Question

1. using the following diagram

12 feet
10 feet
10 feet

a. find the height of the triangle faces using the pythagorean theorem.

b. draw a net of the square pyramid including dimensions.

Explanation:

Step1: Identify right - triangle sides

The base of the right - triangle formed on the face of the pyramid has a length of half of the base side of the square base. The base side of the square base is 10 feet, so the base of the right - triangle is $a = 5$ feet, and the slant height (hypotenuse) is $c=12$ feet.

Step2: Apply Pythagorean Theorem

The Pythagorean Theorem is $a^{2}+b^{2}=c^{2}$, where $b$ is the height of the triangular face. We want to find $b$, so $b=\sqrt{c^{2}-a^{2}}$. Substitute $a = 5$ and $c = 12$ into the formula: $b=\sqrt{12^{2}-5^{2}}=\sqrt{144 - 25}=\sqrt{119}\approx10.91$ feet.

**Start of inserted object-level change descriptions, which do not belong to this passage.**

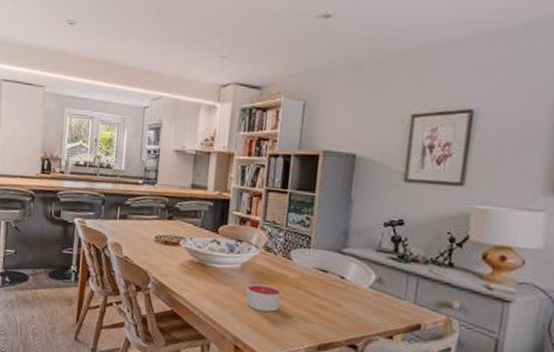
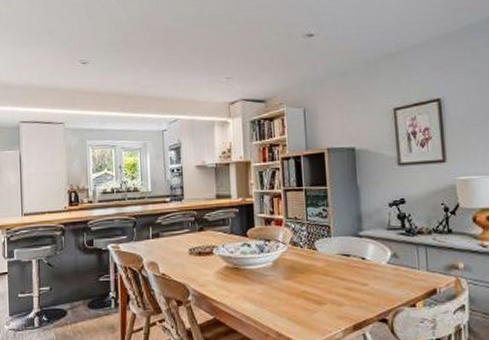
candle: present [245,283,282,312] -> none [281,277,314,303]

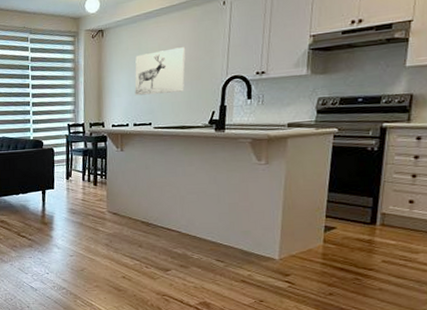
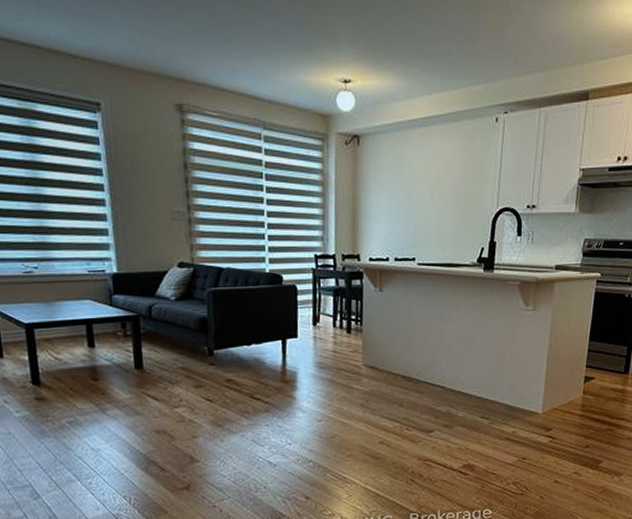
wall art: present [134,47,186,96] -> none [396,168,455,224]

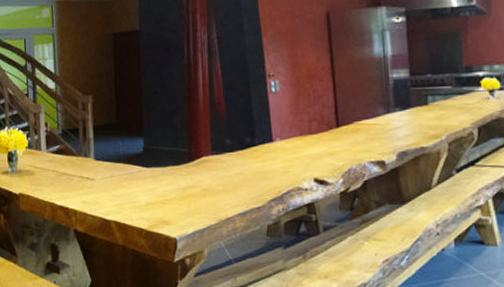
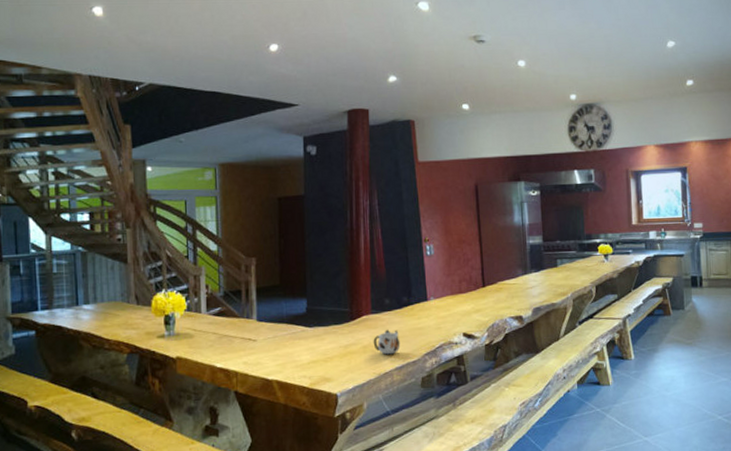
mug: none [213,172,243,199] -> present [373,329,401,355]

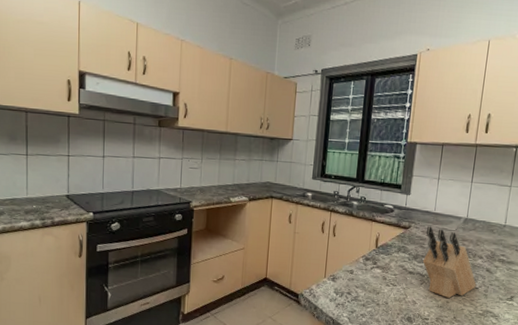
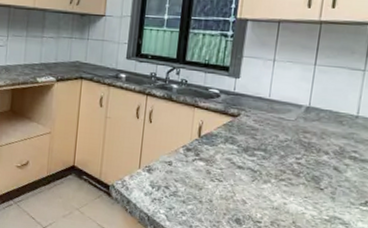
knife block: present [422,226,477,298] -> none [254,114,321,199]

For part b, as this is a text - based response, a verbal description of the net is provided:
The net of a square pyramid consists of a square in the center with side length 10 feet. Attached to each side of the square are 4 congruent triangles. The base of each triangle is 10 feet (the side of the square), and the height of each triangle (slant height) is 12 feet.

Answer:

a. The height of the triangle faces is $\sqrt{119}\approx10.91$ feet.
b. The net consists of a 10 - foot by 10 - foot square and 4 congruent triangles with base 10 feet and height 12 feet.